Apenas isso – também de forma sempre inacabada e transitória – pode definir os

rumos dos nossos próximos empenhos na pesquisa, no ensino, na extensão e na

política, ou seja, na vida.

Aqui, porém, assumimos o compromisso com as possíveis repercussões

do presente texto. Ele pretende sim animar debates. E se isso se concretizar,

estaremos prontos a participar dos mesmos, com estas ou com outras questões,

mas sempre tentando fazê-lo de modo excedente.

Concluir um trabalho como este, uma tese, teria que ser a expressão de

uma síntese final. E realmente isso seria possível de tivéssemos colocado uma

questão a ser respondida, ou uma hipótese a ser confirmada ou negada; se

tivéssemos um eixo desses. Nossa tese sofre disso: dessa ausência de uma

questão ou de uma hipótese que permita hipotecar um desfecho. No fundo nosso

texto é apenas o quase-inventário de muitos paradoxos, e se contorce entre temas

específicos de um “objeto de estudo” e o universo de tantas outras questões que o

atravessam, todas elas postas para o esforço de educação contextualizada, ou para

qualquer educação que se preste a servir à aos diversos movimentos de produção

da vida. O movimento em direção a isso já é amplo e não pára de crescer.
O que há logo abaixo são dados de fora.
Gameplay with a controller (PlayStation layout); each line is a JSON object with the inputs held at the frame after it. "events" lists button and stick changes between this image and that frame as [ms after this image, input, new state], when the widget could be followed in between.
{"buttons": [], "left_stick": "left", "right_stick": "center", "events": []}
De fato este texto mais excede do que mira o seu objeto. Há apenas uma

certeza, que poderia ser arrolada como um modo de concluir: todos os temas aqui

tratados são experimentados de algum modo por todos nós que estamos em nossas

lutas de transformação do mundo. Órfãos de grandes narrativas nós ainda tentamos

achar um lugar para a militância crítica, que escape de toda sorte de liberalismo

camuflado no charme sonoro das novas palavras. O movimento é esse – ainda que

permeados cada vez mais por uma espécie de “consciência trágica”, a nos gritar que

a vida é, ao mesmo tempo, boa e ruim. Esta é sua riqueza!